Why do startups fail? Conventional wisdom would tell you it's because of lack of capital, a subpar team, or faulty product market fit.
These are all important. But in my experience, even if you have these factors in place, there's one thing that will cause your company to fall faster than a lead balloon, and that is this: Access.
Specifically, access to the decision maker that has the power to say "yes".
You can't move down the sales cycle if you don't know who the decision maker is. If you don't know her or can't find him, you are going to lose valuable time while burning scarce cash.
"Even if you have the best idea out there, gaining access to customers--retailers, telcom, government, packaged goods, whatever it is--finding and winning over the decision maker is the hardest, most important activity for a startup," Lance LeMay, managing partner at OpenAir Equity Partners, a firm that specializes in investing in startups focused in the mobile tech space. Says LeMay "Access to customers is more important than access to capital,"
A Problem with a Simple, Yet Hard-to-Execute Answer
The objective observer may say solving the "access to customers" answer is very straightforward. Simply hire or connect with someone who has worked in your startup's industry.
At a recent lean startup class, I asked some founders the percentage of time someone offered to help open a door to a key stakeholder (customer, influencer, VC) and actually followed up on their promise to assist. The answer? 1 out of 3--or 30%
In other words, 70% of the time the people they talked to--salespeople, well-meaning acquaintances or potential advisory board members--all offered hyperbolic platitudes with empty promises causing a founder to doubt their veracity.
In other words, they were full of crap.
They didn't really know the CEO of Very Important Business, Inc. And if they did, they were unwilling to actually dial them up and make an introduction to the startup.
Unfortunately it can take months to identify whether an employee, board member or well-meaning coffee date is, well, full of crap. This results in loss of money, time--things you don't have.

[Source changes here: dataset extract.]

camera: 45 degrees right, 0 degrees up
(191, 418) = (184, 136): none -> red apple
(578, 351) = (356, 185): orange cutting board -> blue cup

So how do you find the 30 percent? Or better yet, how do you grow it? Here are three strategies to try.
Rent Before You Buy
Try to get some understanding of a person's potential capability before hiring that person. If you're looking at hiring an advisory board member, consider offering equity only if certain obligations are met at the end of say, a year. If it's an employee, discuss a contractor arrangement initially, with the option to move to permanent hire if certain sales goals are met. If you're operating in a tight job market, ask for at least five references. Really probe whether your potential hire's contact list is as strong as s/he says it is.

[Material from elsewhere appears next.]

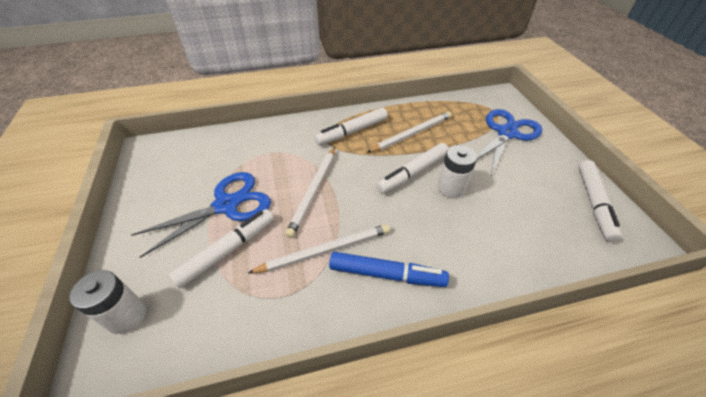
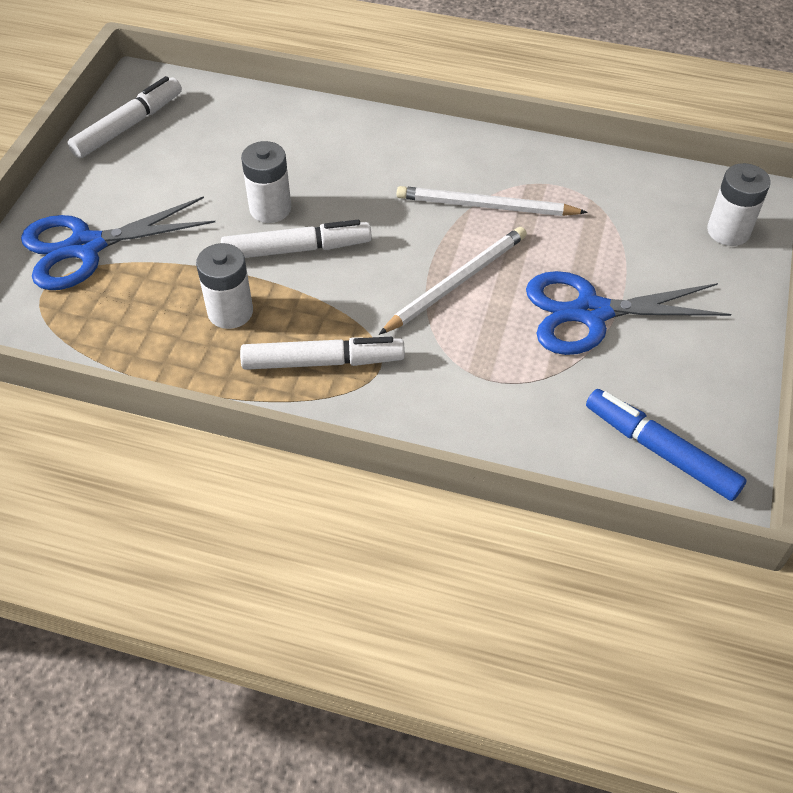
camera: 150 degrees left, 5 degrees up
(227, 251) = (604, 252): white marker -> none
(386, 274) = (434, 160): blue marker -> blue marker (660, 451)
(411, 134) = (230, 312): white pencil -> white battery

Three Strikes and You're Out.
If a well meaning colleague insists they went to college with a person who can make your startup dreams come true, have faith that he or she will come through. Sometimes, well meaning friends and colleagues get busy and don't prioritize an introduction on the top of their already long to do list. The rule of thumb here is simple--follow up three times, in three different ways. If the response is radio silence, consider this a proverbial strike out and move on to someone else.
Pressure Test the Hustle
Let's face it, even if someone has a 1,000 LinkedIn contacts, they are still going to have to open doors and meet new folks. Put simply, they have to be able to hustle. So measure their hustle during the interview process. Ask the prospective sales or marketing person to take a test: Secure $500 for the charity of his or her choice. Ask to see the list of donors to ensure they're not mothers, uncles or grandparents. Also ask to see their pitch, email or landing page. They might scoff, but consider this: you're building a startup where success and failure is measured in days and weeks, not months or years. If someone rebuffs this assignment, consider if they're a good fit for the entrepreneurial-minded culture in the first place.
Ultimately, Authenticity is the Gateway to Access
Segura agrees that customer introductions are the lifeblood of a new company. "Access is critical to a startup's success, since results are often needed must faster than a typical company," Segura said.
But his approach is different, and maybe the most effective. "At the end of the day, access is enabled by real relationships," Segura said. "As a founder and employer, I value authentic relationships. I'd rather hire someone at the mid-level point of their career than a senior person with thousands of LinkedIn contacts but who lacks authentic relationships with decision makers."